Pejabat Qatar tidak mengomentari keputusan tersebut. Abdulkhaleq Abdulla, seorang profesor ilmu politik di Universitas Emirates, mengatakan Qatar hanya mempunyai sedikit pilihan karena mereka telah begitu dekat dengan Ikhwanul Muslimin tanpa “mengakui realitas baru di Mesir.”

“Qatar telah begitu meminggirkan dirinya sendiri sehingga tidak berdaya untuk mempengaruhi keadaan di Mesir atau wilayah lain di kawasan ini,” katanya.

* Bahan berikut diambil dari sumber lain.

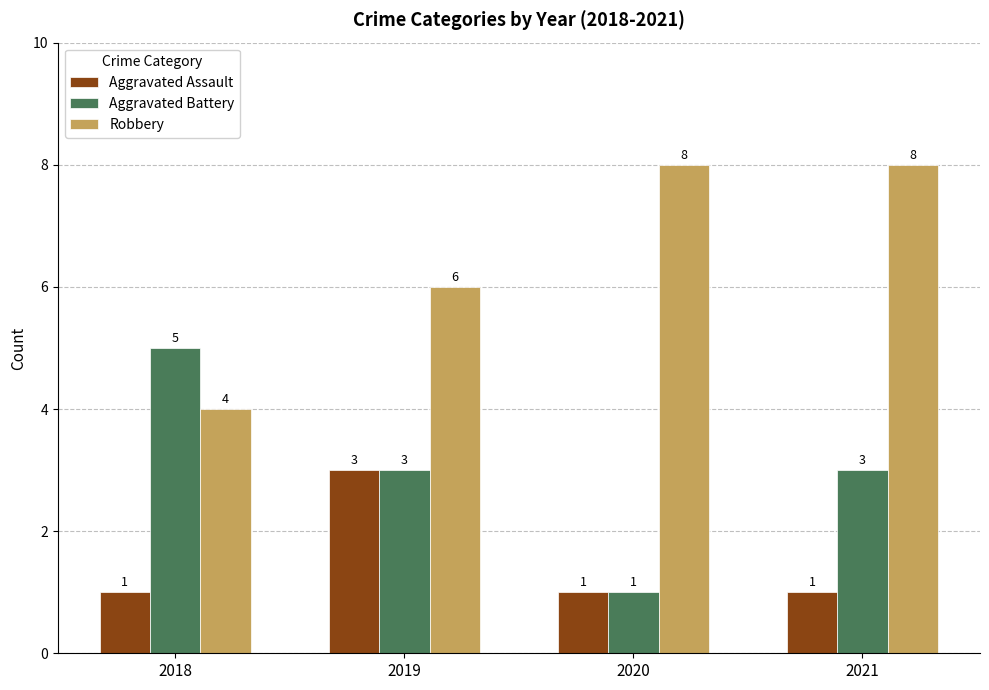

Reading left to right, transcribe all the data shown in this chart.

Aggravated Assault: 1	3	1	1
Aggravated Battery: 5	3	1	3
Robbery: 4	6	8	8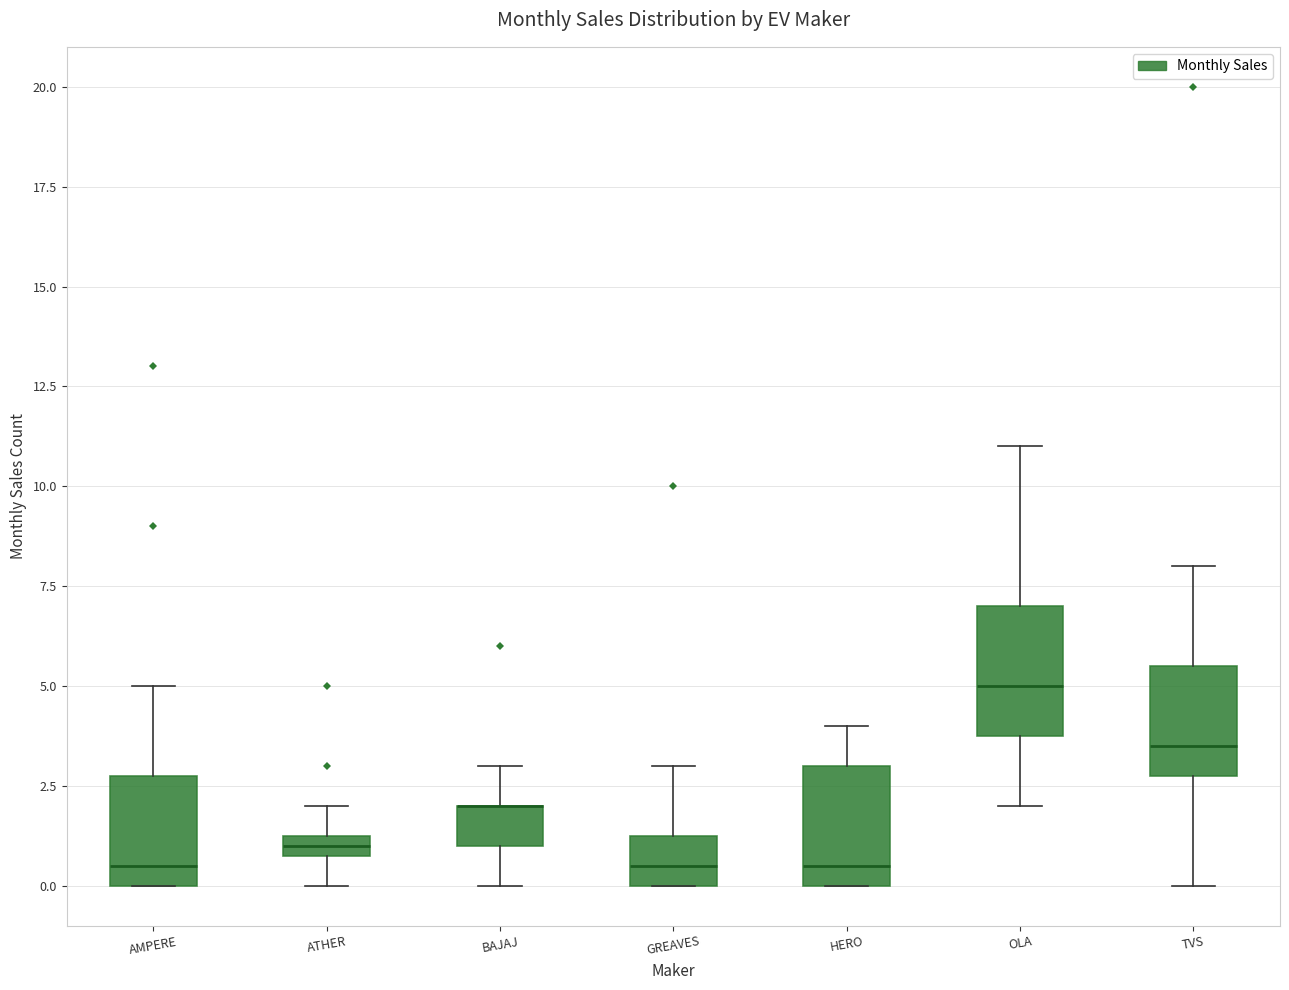

Where is the lower edge of the box for ATHER on the y-axis? The values are not printed on the chart, so give them approximately, as read against the axis.

1.0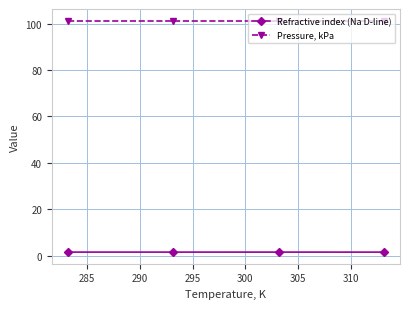

List the series in order of their overall mean, highest first.

Pressure, kPa, Refractive index (Na D-line)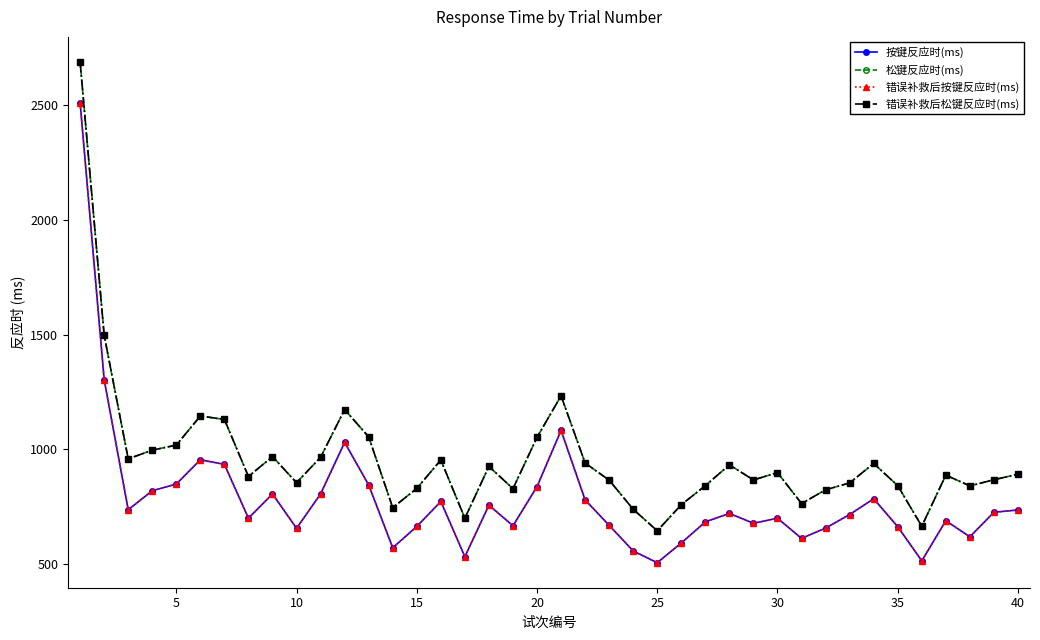

Does the chart have visible grid lines?

No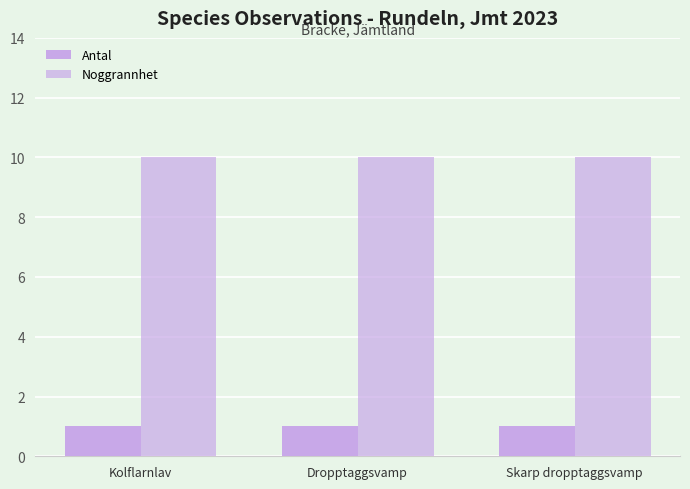

How many bars are there in total?

6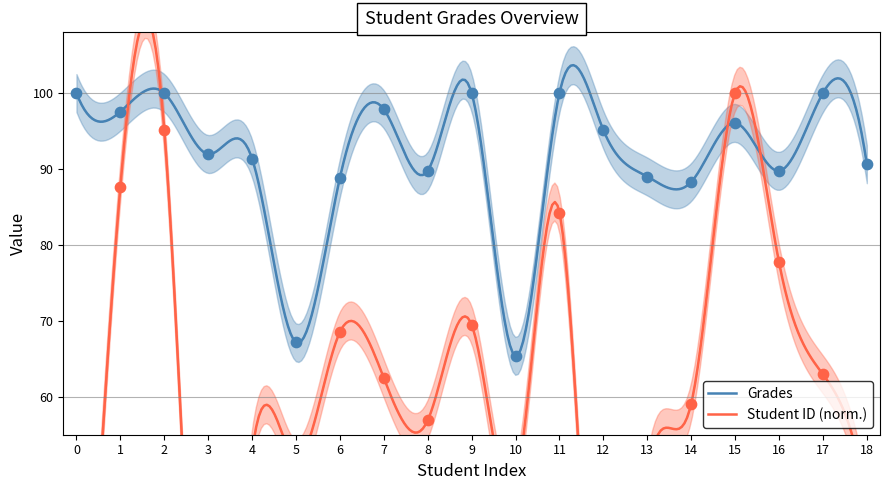

What is the total value across all series at 2?

195.2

Penangkapan jurnalis Al-Jazeera pada bulan Desember lalu merupakan bagian dari tindakan keras terhadap kelompok Islam yang menyebabkan ratusan orang terbunuh dan ribuan orang ditangkap. Para jurnalis mengatakan mereka dianiaya hanya karena mereka melakukan tugasnya. Selama persidangan yang berlangsung selama 5 bulan, jaksa penuntut tidak memberikan bukti apa pun untuk mendukung dakwaan tersebut, dan kadang-kadang mengutip rekaman video acak yang ditemukan pada para terdakwa yang bahkan oleh hakim dianggap tidak relevan.

Amnesty International menyebut hukuman tersebut sebagai sebuah parodi. Human Rights Watch mengatakan para jurnalis tersebut dijatuhi hukuman karena “tidak ada bukti” melakukan kesalahan dan bahwa para hakim “terjebak dalam histeria anti-Ikhwanul Muslimin yang dipromosikan oleh” el-Sissi.

Namun media Mesir memberitakan keputusan tersebut pada hari Selasa.

“Pengadilan menentang campur tangan asing,” kata harian El-Tahrir sebagai headline halaman depan.

Surat kabar Al-Watan dengan bangga menyatakan bahwa keputusan tersebut “membuat Mesir menentang dunia.”

___

Koresponden AP Adam Schreck di Dubai berkontribusi pada laporan ini.